I suppose it's a bit late to follow this thread, but I'd like to tell that in Spanish this same expression is translated as "hacerse el sueco" (to pretend to be Swedish" (no te hagas el sueco: do not pretend that you don't hear/understand me).

Best regards.


Bruno


----------



## Brainiac

In Serbian slang, there are few definitions of  _"pravi se Englez"_.  
Since it's not appropriate to post them here, you may read it in Serbian dictionary of popular expressions and slang words. 
_http://vukajlija.com/pravi-se-englez

_


----------



## Bruno 1234

Brainiac said:


> In Serbian slang, there are few definitions of  _"pravi se Englez"_.
> Since it's not appropriate to post them here, you may read it in Serbian dictionary of popular expressions and slang words.
> _http://vukajlija.com/pravi-se-englez
> 
> _


You are right, Brainiac, let's forget slang: in Spanish there was/is the rather inappropiate expression of "hijo de la Gran Bretaña" (son of the Great Britain) where tha "Great Britain" stands for "big whore" (historically England is not among the countries preferred  for Spaniards...).


----------



## POLSKAdoBOJU

In French there is an expression _Avoir ses Anglais _(literally _To have her English_) which is slang for _To have her period (menstrual cycle).

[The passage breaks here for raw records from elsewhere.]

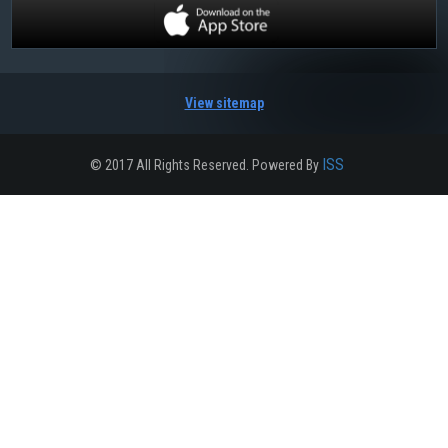
View sitemap
ISS
© 2017 All Rights Reserved. Powered By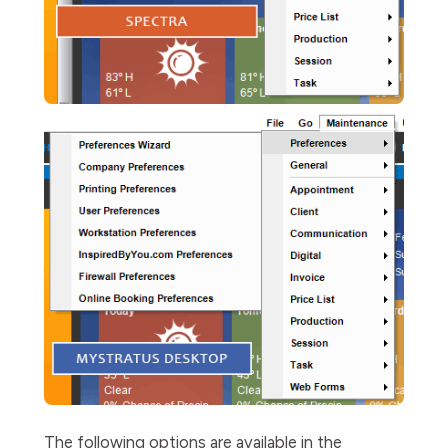
The following options are available in the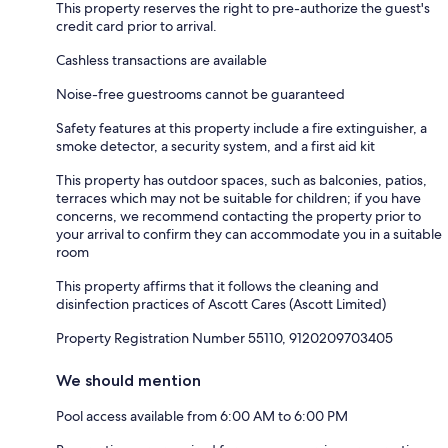
This property reserves the right to pre-authorize the guest's
credit card prior to arrival.
Cashless transactions are available
Noise-free guestrooms cannot be guaranteed
Safety features at this property include a fire extinguisher, a
smoke detector, a security system, and a first aid kit
This property has outdoor spaces, such as balconies, patios,
terraces which may not be suitable for children; if you have
concerns, we recommend contacting the property prior to
your arrival to confirm they can accommodate you in a suitable
room
This property affirms that it follows the cleaning and
disinfection practices of Ascott Cares (Ascott Limited)
Property Registration Number 55110, 9120209703405
We should mention
Pool access available from 6:00 AM to 6:00 PM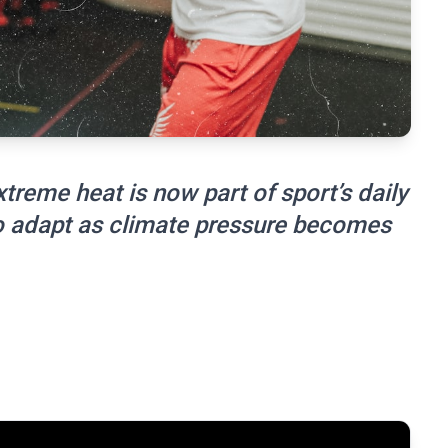
reme heat is now part of sport’s daily
 to adapt as climate pressure becomes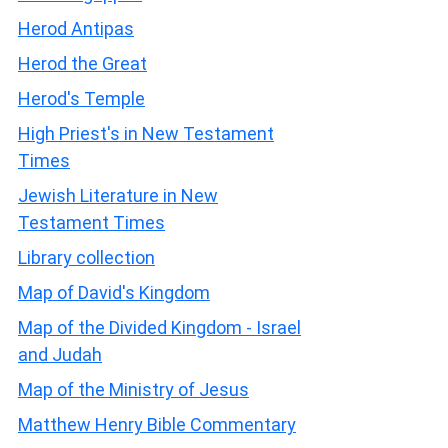
Herod Antipas
Herod the Great
Herod's Temple
High Priest's in New Testament
Times
Jewish Literature in New
Testament Times
Library collection
Map of David's Kingdom
Map of the Divided Kingdom - Israel
and Judah
Map of the Ministry of Jesus
Matthew Henry Bible Commentary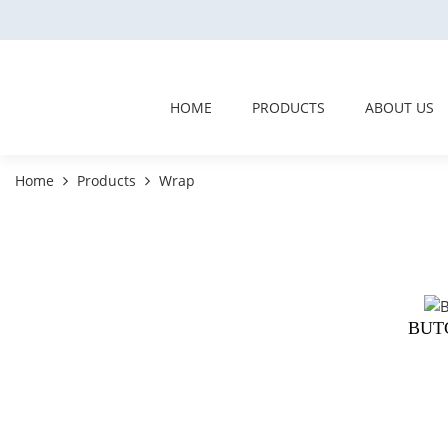
HOME
PRODUCTS
ABOUT US
Home
Products
Wrap
BUT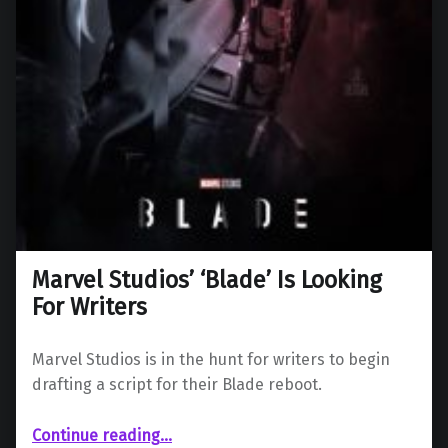
Marvel Studios’ ‘Blade’ Is Looking
For Writers
Marvel Studios is in the hunt for writers to begin
drafting a script for their Blade reboot.
“Marvel Studios’ ‘Blade’ Is Looking For Writers”
Continue reading
…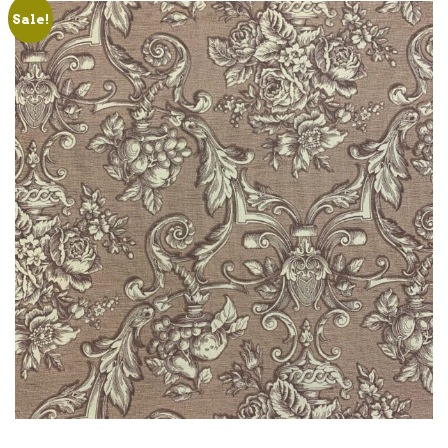
Sale!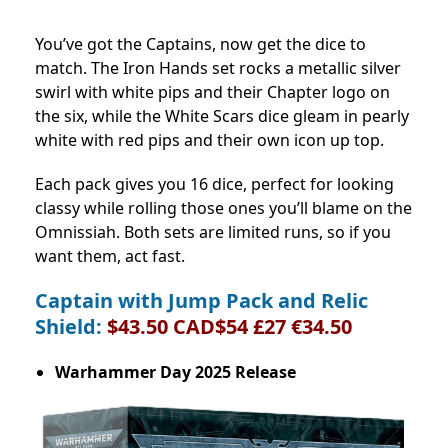
You’ve got the Captains, now get the dice to
match. The Iron Hands set rocks a metallic silver
swirl with white pips and their Chapter logo on
the six, while the White Scars dice gleam in pearly
white with red pips and their own icon up top.
Each pack gives you 16 dice, perfect for looking
classy while rolling those ones you’ll blame on the
Omnissiah. Both sets are limited runs, so if you
want them, act fast.
Captain with Jump Pack and Relic
Shield:
$43.50 CAD$54 £27 €34.50
Warhammer Day 2025 Release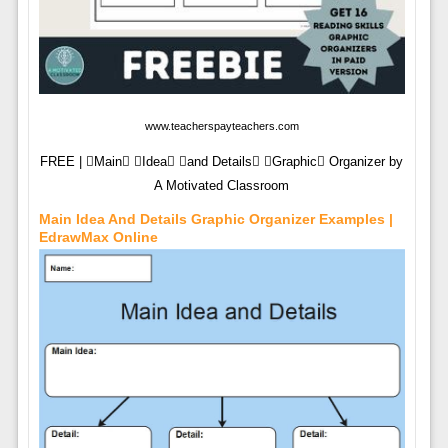
www.teacherspayteachers.com
FREE | Main Idea and Details Graphic Organizer by
A Motivated Classroom
Main Idea And Details Graphic Organizer Examples |
EdrawMax Online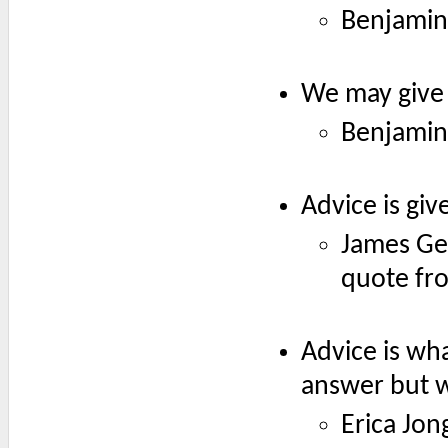
Benjamin
We may give 
Benjamin
Advice is giv
James Gea
quote fr
Advice is wh
answer but w
Erica Jon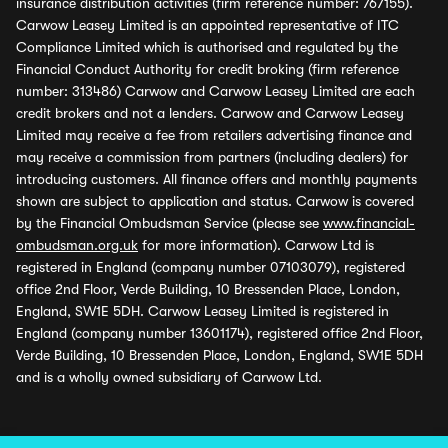
insurance distribution activities (firm reference number: 767155).
Carwow Leasey Limited is an appointed representative of ITC
Compliance Limited which is authorised and regulated by the
Financial Conduct Authority for credit broking (firm reference
number: 313486) Carwow and Carwow Leasey Limited are each
credit brokers and not a lenders. Carwow and Carwow Leasey
Limited may receive a fee from retailers advertising finance and
may receive a commission from partners (including dealers) for
introducing customers. All finance offers and monthly payments
shown are subject to application and status. Carwow is covered
by the Financial Ombudsman Service (please see
www.financial-
ombudsman.org.uk
for more information). Carwow Ltd is
registered in England (company number 07103079), registered
office 2nd Floor, Verde Building, 10 Bressenden Place, London,
England, SW1E 5DH. Carwow Leasey Limited is registered in
England (company number 13601174), registered office 2nd Floor,
Verde Building, 10 Bressenden Place, London, England, SW1E 5DH
and is a wholly owned subsidiary of Carwow Ltd.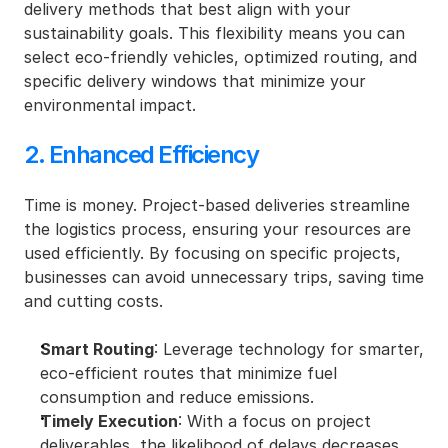
delivery methods that best align with your 
sustainability goals. This flexibility means you can 
select eco-friendly vehicles, optimized routing, and 
specific delivery windows that minimize your 
environmental impact.
2. Enhanced Efficiency
Time is money. Project-based deliveries streamline 
the logistics process, ensuring your resources are 
used efficiently. By focusing on specific projects, 
businesses can avoid unnecessary trips, saving time 
and cutting costs.
Smart Routing
: Leverage technology for smarter, 
eco-efficient routes that minimize fuel 
consumption and reduce emissions.
Timely Execution
: With a focus on project 
deliverables, the likelihood of delays decreases, 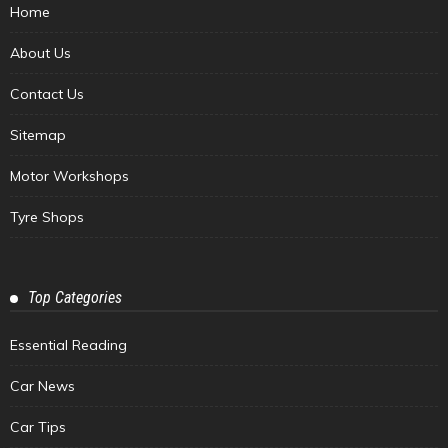
Home
About Us
Contact Us
Sitemap
Motor Workshops
Tyre Shops
Top Categories
Essential Reading
Car News
Car Tips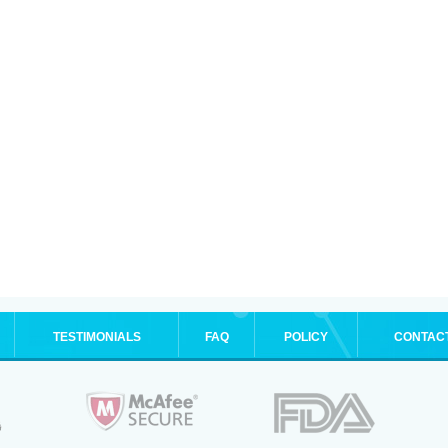
TESTIMONIALS
FAQ
POLICY
CONTAC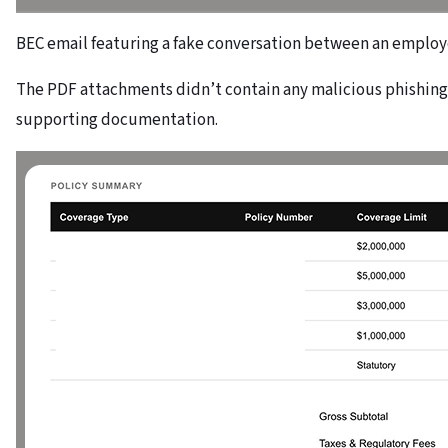
BEC email featuring a fake conversation between an employ
The PDF attachments didn’t contain any malicious phishing
supporting documentation.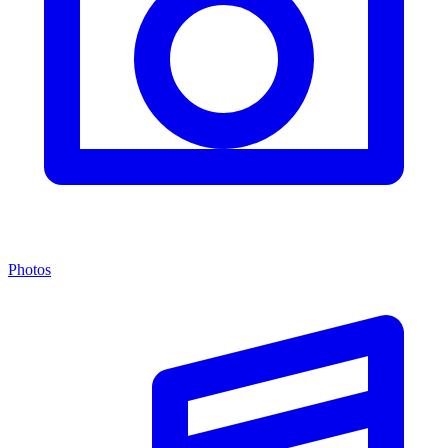
Photos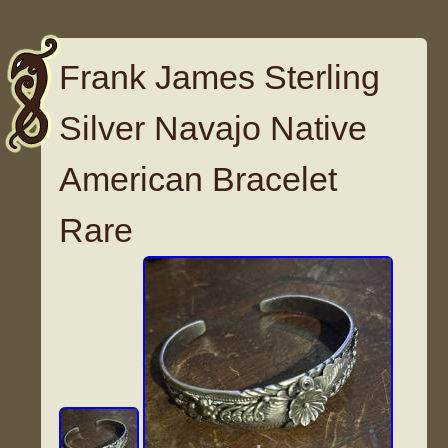
Frank James Sterling
Silver Navajo Native
American Bracelet
Rare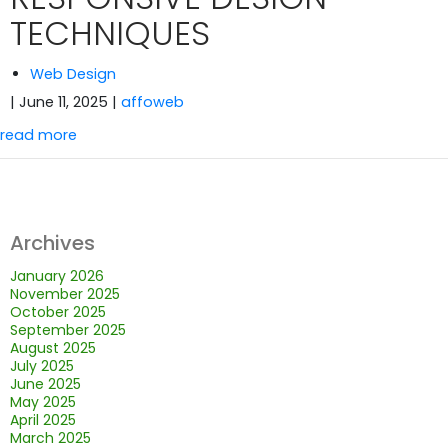
TECHNIQUES
Web Design
| June 11, 2025
|
affoweb
read more
Archives
January 2026
November 2025
October 2025
September 2025
August 2025
July 2025
June 2025
May 2025
April 2025
March 2025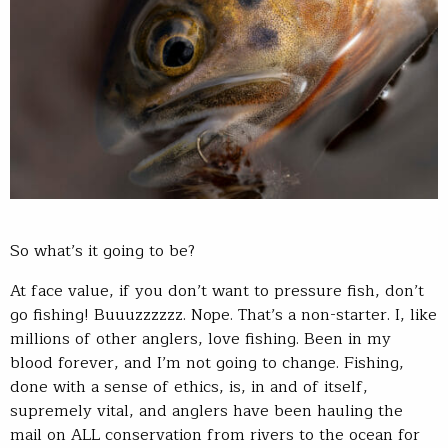
So what’s it going to be?
At face value, if you don’t want to pressure fish, don’t
go fishing! Buuuzzzzzz. Nope. That’s a non-starter. I, like
millions of other anglers, love fishing. Been in my
blood forever, and I’m not going to change. Fishing,
done with a sense of ethics, is, in and of itself,
supremely vital, and anglers have been hauling the
mail on ALL conservation from rivers to the ocean for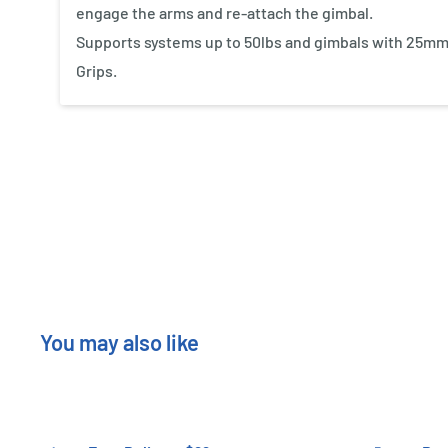
engage the arms and re-attach the gimbal.
Supports systems up to 50lbs and gimbals with 25mm
Grips.
New content loaded
You may also like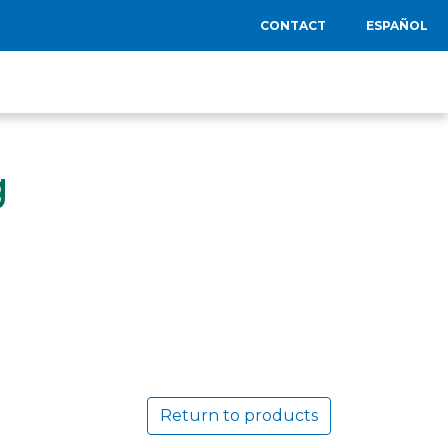
CONTACT
ESPAÑOL
g
Return to products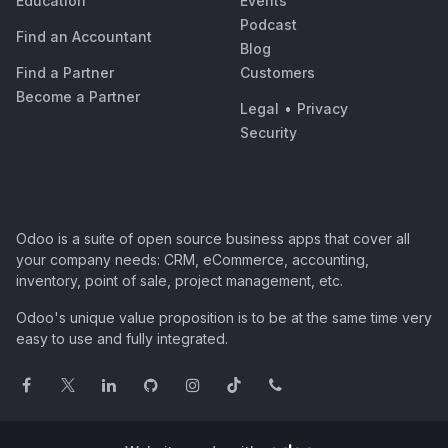
Education
Events
Podcast
Find an Accountant
Blog
Find a Partner
Customers
Become a Partner
Legal
•
Privacy
Security
Odoo is a suite of open source business apps that cover all
your company needs: CRM, eCommerce, accounting,
inventory, point of sale, project management, etc.
Odoo's unique value proposition is to be at the same time very
easy to use and fully integrated.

_Although this is a bit off topic, it's interesting to note how different languages use the word English.


----------



## LilianaB

There is an expression in Russian to leave the English way, meaning to leave without saying good bye, unnoticed.


----------



## marco_2

LilianaB said:


> There is an expression in Russian to leave the English way, meaning to leave without saying good bye, unnoticed.



We have the same in Polish: *wyjść po angielsku *(to leave a party unnoticed). And we also have an expression *Anglik z Kołomyi *(an Englishman from Kolomea - a town, now in Western Ukraine), which describes a person, who e.g. tries to dress and behave elegantly, but he fails because of his lack of good manners and education.


----------



## LilianaB

I didn't know there were such expressions in Polish.. I only know angielska punktualnosc.


----------



## Marski

We have the same expression in Macedonian, but it's taken from Serbian. Usually we use it in the original (Serbian) form instead of Macedonian.


----------



## Azori

In Slovak: *"zmiznúť po anglicky"* (to disappear the English way). There's also a colloquial expression *"s kľudom Angličana" = *calmly / in a cold-blooded manner (literally "with a calmness of an Englishman")


----------



## marco_2

We also have a similar expression: *z angielską flegmą *= (to do sth) calmly / slowly / in a cold-blooded manner.


----------